Passover was a combination of two observances - the week of unleavened bread and the night of the Passover. The festivals had their origins in the years when the Children of Israel were a desert people. It was, and still is, recognised by the Jews as the anniversary of the time when God delivered the Israelites from bondage in Egypt sometime between 1400 BC and 1200 BC. It records the birth of the Israelite nation as a free nation under the guidance of divinely inspired laws. 

Just as memory of the central events in the New Testament gospel was preserved in the worship of the early Christian community, so the Exodus was handed down in Israel in one great family religious festival - "Passover". Again just as Christianity built on pagan customs giving them new meaning in Christ, Judaism built on the practices of desert peoples back beyond the time of the settlement in Canaan and probably beyond the Exodus. 

The origin of the two festivals may well have been in a protective ceremony carried out by semi-nomadic shepherds before their annual migration from the desert towards the cultivated fringes.
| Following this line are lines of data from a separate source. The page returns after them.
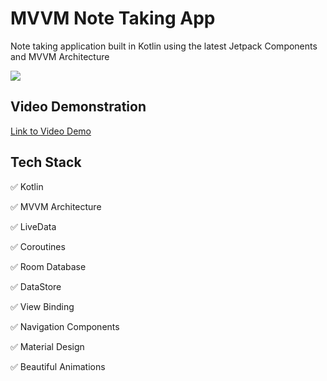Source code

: # MVVM Note Taking App
Note taking application built in Kotlin using the latest Jetpack Components and MVVM Architecture

<img src = "https://raw.githubusercontent.com/Sukhdip-Sandhu/PersonalImages/main/NoteTakingApp/raw/splash_image.png?token=ALPCXVAV5PZR5ZJDCUJN7HLAHFPTY" >

## Video Demonstration
[Link to Video Demo](https://drive.google.com/file/d/1HkDgax0E2-nICAOXBqN29-xINoIpRFqc/view?usp=sharing)

## Tech Stack
✅ Kotlin

✅ MVVM Architecture

✅ LiveData

✅ Coroutines

✅ Room Database

✅ DataStore

✅ View Binding

✅ Navigation Components

✅ Material Design

✅ Beautiful Animations
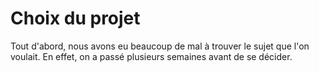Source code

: # Choix du projet

Tout d'abord, nous avons eu beaucoup de mal à trouver le sujet que l'on voulait. En effet, on a passé plusieurs semaines avant de se décider. 
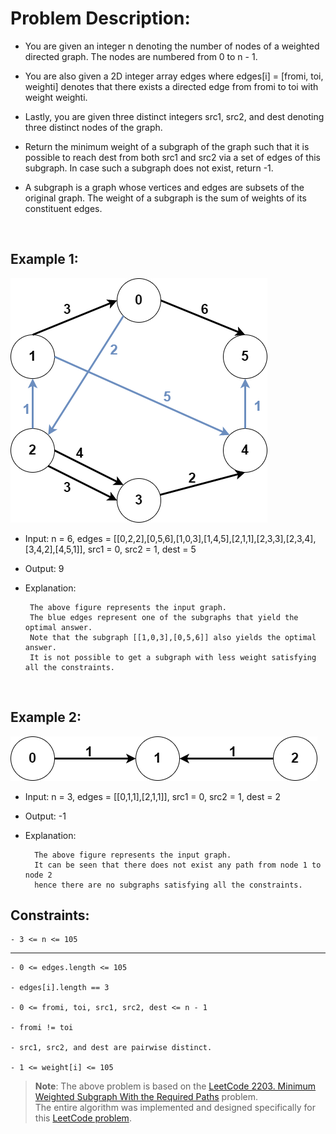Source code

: # Problem Description:

- You are given an integer n denoting the number of nodes of a weighted directed graph. The nodes are numbered from 0 to n - 1.

- You are also given a 2D integer array edges where edges[i] = [fromi, toi, weighti] denotes that there exists a directed edge from fromi to toi with weight weighti.

- Lastly, you are given three distinct integers src1, src2, and dest denoting three distinct nodes of the graph.

- Return the minimum weight of a subgraph of the graph such that it is possible to reach dest from both src1 and src2 via a set of edges of this subgraph. In case such a subgraph does not exist, return -1.

- A subgraph is a graph whose vertices and edges are subsets of the original graph. The weight of a subgraph is the sum of weights of its constituent edges.


<br>

## Example 1:

<img src = "assets/img1.png">

 - Input: n = 6, edges = [[0,2,2],[0,5,6],[1,0,3],[1,4,5],[2,1,1],[2,3,3],[2,3,4],[3,4,2],[4,5,1]], src1 = 0, src2 = 1, dest = 5
 - Output: 9
 - Explanation:

        The above figure represents the input graph.
        The blue edges represent one of the subgraphs that yield the optimal answer. 
        Note that the subgraph [[1,0,3],[0,5,6]] also yields the optimal answer.
        It is not possible to get a subgraph with less weight satisfying all the constraints. 


<br>


## Example 2:

<img src = "assets/img2.png">

- Input: n = 3, edges = [[0,1,1],[2,1,1]], src1 = 0, src2 = 1, dest = 2
- Output: -1
- Explanation:

        The above figure represents the input graph. 
        It can be seen that there does not exist any path from node 1 to node 2
        hence there are no subgraphs satisfying all the constraints.



## Constraints:

    - 3 <= n <= 105

---
    - 0 <= edges.length <= 105

    - edges[i].length == 3
 
    - 0 <= fromi, toi, src1, src2, dest <= n - 1

    - fromi != toi

    - src1, src2, and dest are pairwise distinct.

    - 1 <= weight[i] <= 105





> **Note**: The above problem is based on the [LeetCode 2203. Minimum Weighted Subgraph With the Required Paths](https://leetcode.com/problems/minimum-weighted-subgraph-with-the-required-paths/) problem.  
> The entire algorithm was implemented and designed specifically for this [LeetCode problem](https://leetcode.com/problems/minimum-weighted-subgraph-with-the-required-paths/).


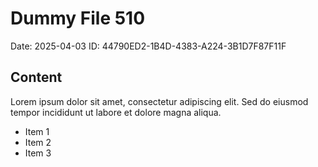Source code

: # Dummy File 510

Date: 2025-04-03
ID: 44790ED2-1B4D-4383-A224-3B1D7F87F11F

## Content

Lorem ipsum dolor sit amet, consectetur adipiscing elit.
Sed do eiusmod tempor incididunt ut labore et dolore magna aliqua.

* Item 1
* Item 2
* Item 3

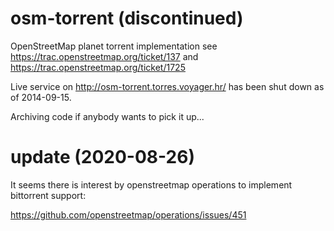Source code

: # osm-torrent (discontinued)

OpenStreetMap planet torrent implementation
see https://trac.openstreetmap.org/ticket/137
and https://trac.openstreetmap.org/ticket/1725

Live service on http://osm-torrent.torres.voyager.hr/
has been shut down as of 2014-09-15. 

Archiving code if anybody wants to pick it up...

# update (2020-08-26) 

It seems there is interest by openstreetmap operations to implement
bittorrent support:

https://github.com/openstreetmap/operations/issues/451

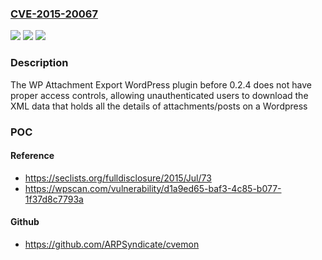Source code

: ### [CVE-2015-20067](https://cve.mitre.org/cgi-bin/cvename.cgi?name=CVE-2015-20067)
![](https://img.shields.io/static/v1?label=Product&message=WP%20Attachment%20Export&color=blue)
![](https://img.shields.io/static/v1?label=Version&message=0.2.4%3C%200.2.4%20&color=brighgreen)
![](https://img.shields.io/static/v1?label=Vulnerability&message=CWE-862%20Missing%20Authorization&color=brighgreen)

### Description

The WP Attachment Export WordPress plugin before 0.2.4 does not have proper access controls, allowing unauthenticated users to download the XML data that holds all the details of attachments/posts on a Wordpress

### POC

#### Reference
- https://seclists.org/fulldisclosure/2015/Jul/73
- https://wpscan.com/vulnerability/d1a9ed65-baf3-4c85-b077-1f37d8c7793a

#### Github
- https://github.com/ARPSyndicate/cvemon

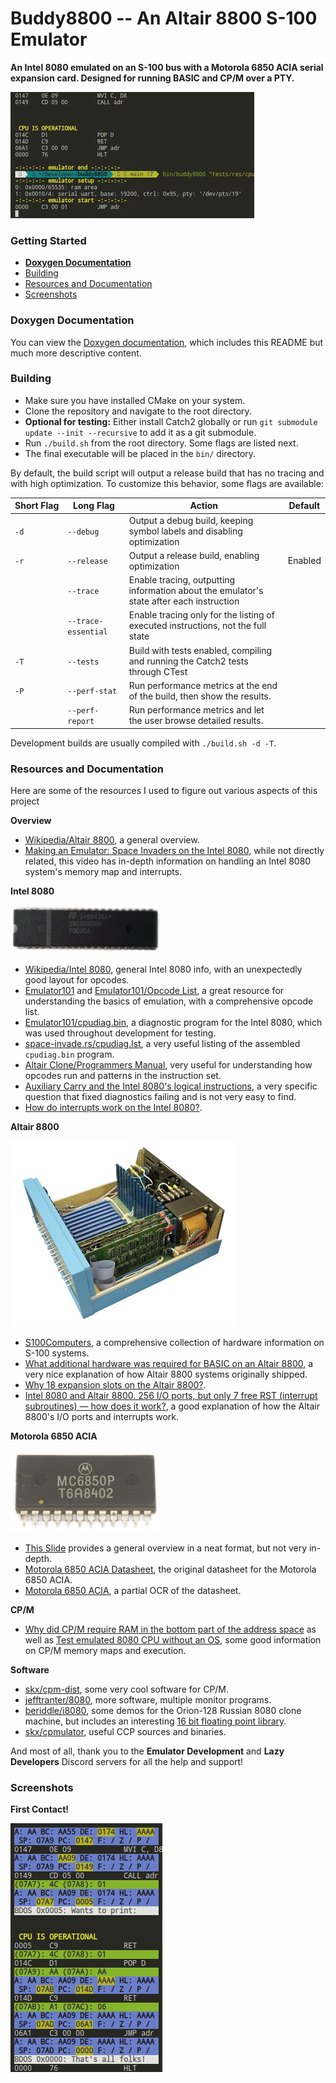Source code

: # Buddy8800 -- An Altair 8800 S-100 Emulator

**An Intel 8080 emulated on an S-100 bus with a Motorola 6850 ACIA serial expansion card. Designed for running BASIC and CP/M over a PTY.**

![Running `cpudiag.bin`](media/cpudiag-in-a-loop.gif)

### Getting Started

+ **[Doxygen Documentation](https://magnetrwn.github.io/buddy8800)**
+ [Building](#building)
+ [Resources and Documentation](#resources-and-documentation)
+ [Screenshots](#screenshots)

### Doxygen Documentation

You can view the [Doxygen documentation](https://magnetrwn.github.io/buddy8800), which includes this README but much more descriptive content.

### Building

+ Make sure you have installed CMake on your system.
+ Clone the repository and navigate to the root directory.
+ **Optional for testing:** Either install Catch2 globally or run `git submodule update --init --recursive` to add it as a git submodule.
+ Run `./build.sh` from the root directory. Some flags are listed next.
+ The final executable will be placed in the `bin/` directory.

By default, the build script will output a release build that has no tracing and with high optimization. To customize this behavior, some flags are available:

| Short&nbsp;Flag | Long&nbsp;Flag           | Action | Default |
|------------|---------------------|--------|------------|
| `-d`       | `--debug`           | Output a debug build, keeping symbol labels and disabling optimization |  |
| `-r`       | `--release`         | Output a release build, enabling optimization | Enabled |
|            | `--trace`           | Enable tracing, outputting information about the emulator's state after each instruction |  |
|            | `--trace-essential` | Enable tracing only for the listing of executed instructions, not the full state |  |
| `-T`       | `--tests`           | Build with tests enabled, compiling and running the Catch2 tests through CTest |  |
| `-P`       | `--perf-stat`       | Run performance metrics at the end of the build, then show the results. |  |
|            | `--perf-report`     | Run performance metrics and let the user browse detailed results. |  |

Development builds are usually compiled with `./build.sh -d -T`.

### Resources and Documentation

Here are some of the resources I used to figure out various aspects of this project

**Overview**

+ [Wikipedia/Altair 8800](https://en.wikipedia.org/wiki/Altair_8800), a general overview.
+ [Making an Emulator: Space Invaders on the Intel 8080](https://www.youtube.com/watch?v=7kf70nhor24), while not directly related, this video has in-depth information on handling an Intel 8080 system's memory map and interrupts.

**Intel 8080**

![Intel 8080](media/i8080-public-domain-240w.webp)

+ [Wikipedia/Intel 8080](https://en.wikipedia.org/wiki/Intel_8080), general Intel 8080 info, with an unexpectedly good layout for opcodes.
+ [Emulator101](http://www.emulator101.com/) and [Emulator101/Opcode List](http://www.emulator101.com/reference/8080-by-opcode.html), a great resource for understanding the basics of emulation, with a comprehensive opcode list.
+ [Emulator101/cpudiag.bin](http://www.emulator101.com/files/cpudiag.bin), a diagnostic program for the Intel 8080, which was used throughout development for testing.
+ [space-invade.rs/cpudiag.lst](https://github.com/cbeust/space-invade.rs/blob/main/emulator/cpudiag.lst), a very useful listing of the assembled `cpudiag.bin` program.
+ [Altair Clone/Programmers Manual](https://altairclone.com/downloads/manuals/8080%20Programmers%20Manual.pdf), very useful for understanding how opcodes run and patterns in the instruction set.
+ [Auxiliary Carry and the Intel 8080's logical instructions](https://retrocomputing.stackexchange.com/questions/14977/auxiliary-carry-and-the-intel-8080s-logical-instructions), a very specific question that fixed diagnostics failing and is not very easy to find.
+ [How do interrupts work on the Intel 8080?](https://stackoverflow.com/questions/2165914/how-do-interrupts-work-on-the-intel-8080).

**Altair 8800**

![Altair 8800B](media/altair-wikipedia-public-domain-360w.webp)

+ [S100Computers](http://www.s100computers.com/index.html), a comprehensive collection of hardware information on S-100 systems.
+ [What additional hardware was required for BASIC on an Altair 8800](https://retrocomputing.stackexchange.com/questions/14675/what-additional-hardware-was-required-for-basic-on-an-altair-8800), a very nice explanation of how Altair 8800 systems originally shipped.
+ [Why 18 expansion slots on the Altair 8800?](https://retrocomputing.stackexchange.com/questions/24117/why-18-expansion-slots-on-the-altair-8800).
+ [Intel 8080 and Altair 8800. 256 I/O ports, but only 7 free RST (interrupt subroutines) — how does it work?](https://retrocomputing.stackexchange.com/questions/6849/intel-8080-and-altair-8800-256-i-o-ports-but-only-7-free-rst-interrupt-subrou?rq=1), a good explanation of how the Altair 8800's I/O ports and interrupts work.

**Motorola 6850 ACIA**

![Motorola 6850 ACIA](media/mc6850-public-domain-240w.webp)

+ [This Slide](https://ocw.ump.edu.my/pluginfile.php/423/mod_resource/content/1/Chapter%2013.pdf) provides a general overview in a neat format, but not very in-depth.
+ [Motorola 6850 ACIA Datasheet](https://www.cpcwiki.eu/imgs/3/3f/MC6850.pdf), the original datasheet for the Motorola 6850 ACIA.
+ [Motorola 6850 ACIA](http://beyondbrown.d-bug.me/post/motorola-mc6850-acia/), a partial OCR of the datasheet.

**CP/M**

+ [Why did CP/M require RAM in the bottom part of the address space](https://retrocomputing.stackexchange.com/questions/6442/why-did-cp-m-require-ram-in-the-bottom-part-of-the-address-space) as well as [Test emulated 8080 CPU without an OS](https://retrocomputing.stackexchange.com/questions/9361/test-emulated-8080-cpu-without-an-os), some good information on CP/M memory maps and execution.

**Software**

+ [skx/cpm-dist](https://github.com/skx/cpm-dist), some very cool software for CP/M.
+ [jefftranter/8080](https://github.com/jefftranter/8080), more software, multiple monitor programs.
+ [beriddle/i8080](https://github.com/beriddle/i8080), some demos for the Orion-128 Russian 8080 clone machine, but includes an interesting [16 bit floating point library](https://github.com/beriddle/i8080/tree/master/FP16).
+ [skx/cpmulator](https://github.com/skx/cpmulator/tree/master/ccp), useful CCP sources and binaries.

And most of all, thank you to the **Emulator Development** and **Lazy Developers** Discord servers for all the help and support!

### Screenshots

**First Contact!**

![The first time the 8080 diagnostics ran to the end!](media/cpu-is-operational.png)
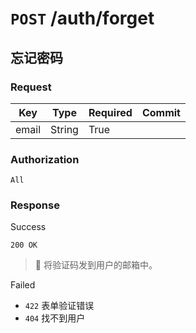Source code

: # `POST` /auth/forget

## 忘记密码

### Request

| Key | Type | Required | Commit |
| --- | --- | --- | --- |
| email | String | True | |

### Authorization

`All`

### Response

Success

`200 OK`

> 将验证码发到用户的邮箱中。

Failed

- `422` 表单验证错误
- `404` 找不到用户
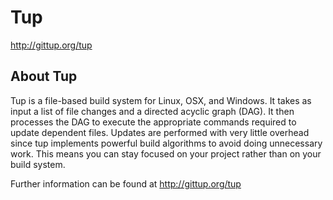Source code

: # Tup

http://gittup.org/tup

## About Tup

Tup is a file-based build system for Linux, OSX, and Windows. It takes
as input a list of file changes and a directed acyclic graph (DAG). It
then processes the DAG to execute the appropriate commands required to
update dependent files. Updates are performed with very little overhead
since tup implements powerful build algorithms to avoid doing
unnecessary work. This means you can stay focused on your project rather
than on your build system.

Further information can be found at http://gittup.org/tup
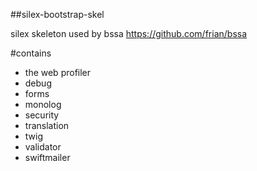 ##silex-bootstrap-skel

silex skeleton used by bssa https://github.com/frian/bssa

#contains

* the web profiler
* debug
* forms
* monolog
* security
* translation
* twig
* validator
* swiftmailer
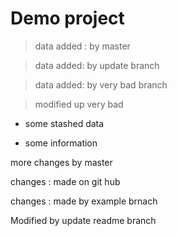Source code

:# Demo project

> data added : by master

> data added: by update branch

> data added: by very bad branch

> modified up very bad

- some stashed data

* some information

more changes by master

changes : made on git hub

changes : made by example brnach

Modified by update readme branch
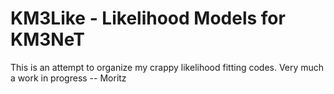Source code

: # KM3Like - Likelihood Models for KM3NeT

This is an attempt to organize my crappy likelihood fitting codes. Very much a
work in progress -- Moritz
Celebrated in the Spring at full moon, it contains a rite, the smearing of blood of a lamb on the tent posts, which was probably designed to ward off demons of destruction or infertility. A lamb was roasted in nomadic fashion and eaten with desert food - unleavened bread with bitter herbs. (These came to feature in the Passover as symbols of the bitter years of slavery in Egypt.). The participants in the meal were ready to move at a moment's notice to defend the flock, sandals on feet, staff in hand. All of this is explicable without reference to the Exodus. 

The name of the Jewish festival, Pesach, is difficult to define, but it is linked with God's "passing over" the blood-smeared lintels of Hebrew homes and the fastened belts, sandaled feet, staff in hand are memorials of the haste with which the Hebrews left Egypt at God's command.  

The reason for keeping Passover and the instructions for its celebration are found in Exodus 12 and 13. In the beginning it was an observance in the family circle more than a pilgrimage festival as it had become in the time of Jesus. It came into community prominence towards the end of the time when the Israelites had kings and was linked to the barley harvest-time when the first cuttings and the first-born animals were presented at the sanctuary as a thanksgiving. The rest could then be taken for human use without arrogance. The week was marked by a ban on leaven (yeast) as though to avoid contaminating the new crop with the old. When the festival came to be interpreted as a commemoration of the Exodus the unleavened bread suggested the haste of the meal on Passover night. 

In the time of Jesus, pilgrims walked, travelled by ship, camel or donkey, often in caravan companies to avoid attack by brigands. The pilgrims came from all over the Mediterranean. Homes were searched for the remains of leavened bread or cakes and cleaned; animals were washed down; male Jews within a radius of fifteen miles of the temple were to appear at the Temple bringing a lamb for sacrifice. Temple worship continued throughout the week. (see June Magazine "The Temple"). 

During the Passover time all lodging in Jerusalem was free. The better class houses had two rooms. The one room was on top of the other and the upper room was reached by an outside stair. A very usual use of an upper room was that it was the place where a Rabbi met with his favoured disciples to talk things over with them and to open his heart to them. It was in such a room that Jesus and his disciples ate their last meal together. Jesus gave the elements of bread and wine in that meal a unique meaning - giving himself in the symbols of bread and wine to and for his friends, and through them, to all mankind.